= EXTRACT PROVIDED =
..............................
# APPENDIX A: Data Cleaning, Data scraping, and Network creation

In [15]:
# ALL IMPORTS
import pandas as pd
import numpy as np
import urllib.request
import re
import json, urllib
import sys
import io
import pickle
import networkx as nx

## Download Wikipedia pages function:

In [2]:
def download(df,nodetype):
    """ This functions Downloads the Wikipages 
    from Wikilinks column in the dataframe
    
    Input: dataframe and nodetype
    -------------------------------
    Output: 
    """
    for i in range(df.shape[0]):                                             # Run through all wikilinks in dataframe 
        baseurl = "https://en.wikipedia.org/w/api.php?"
        action = "action=query"
        title = "titles=" + df["WikiLink"].iloc[i]
        content = "prop=revisions&rvprop=content"
        dataformat ="format=json"
        query = "{}{}&{}&{}&{}".format(baseurl, action, content, title, dataformat).encode('ascii', 'ignore').decode('ascii')
        
        wikiresponse = urllib.request.urlopen(query)                         
        wikidata = wikiresponse.read()                                       
        wikitext = wikidata.decode('utf-8')
        wikijson = json.loads(wikitext)['query']['pages']
        key = list(wikijson.keys())[0]

        if key != '-1':                                                      # If Key = '-1',the wikilink does not exist 
            wiki_Print = wikijson[key]['revisions'][0]['*']
            sys.stdout = open(nodetype + "_" + df["WikiLink"].iloc[i] + ".txt", "w",encoding="utf-8")
            print(wiki_Print)

## The Events dataframe

In [3]:
def read_events_file(events):
    """ This functions takes the .csv file --> 
    Convert it into a panda dataframe -->
    Do some datacleaning --> 
    add the WikiLink column
    
    Input: 1.csv files
    -------------------------------
    Output: 1 dataframes
    """
..............................
= SOURCE INFORMATION =
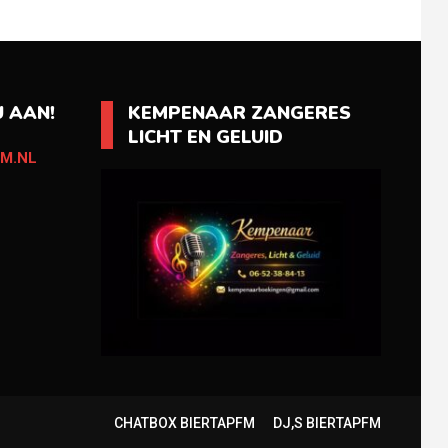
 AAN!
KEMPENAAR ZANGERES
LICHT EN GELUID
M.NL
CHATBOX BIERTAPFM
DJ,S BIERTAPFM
..............................
= TASKS TO CARRY OUT =
a - Write out the text read from the records word for word, line by line, and leave out the picture markers.
b - Please extend the Wikipedia scraping notebook, starting right after its last line.
The records are unrelated to the Wikipedia scraping notebook.

= ANSWERS BY TASK =
a -
 AAN!
KEMPENAAR ZANGERES
LICHT EN GELUID
M.NL
CHATBOX BIERTAPFM
DJ,S BIERTAPFM

b -
    df_events = pd.read_csv(events, sep = ';', encoding = 'latin-1', dtype = object)         # Convert events.csv to panda dataframe
    df_events['WikiLink'] = df_events['sport']+"_at_the_2016_Summer_Olympics"                # Add a column for WikiLinks
    df_events['WikiLink'] = df_events['WikiLink'].str.replace('canoe', 'canoeing')           # Replace canou (for Matching Wikilink)
    df_events['WikiLink'] = df_events['WikiLink'].str.replace('hockey', 'field hockey')      # Replace hockey (for Matching Wikilink)
    df_events['WikiLink'] = df_events['WikiLink'].str.replace('synchronised','synchronized') # Replace synchronised (for Matching Wikilink)
    df_events['WikiLink'] = df_events['WikiLink'].str.replace('\s', '_')                     # Replase space with _
    df_events = df_events.drop_duplicates(subset = ["WikiLink"])                             # drop duplicates
    df_events = df_events.dropna()                                                           # Remove NanN
    
    return df_events

df_e = read_events_file('events.csv')

Download events Wikipedia pages:

In [4]:
download(df_e,'events')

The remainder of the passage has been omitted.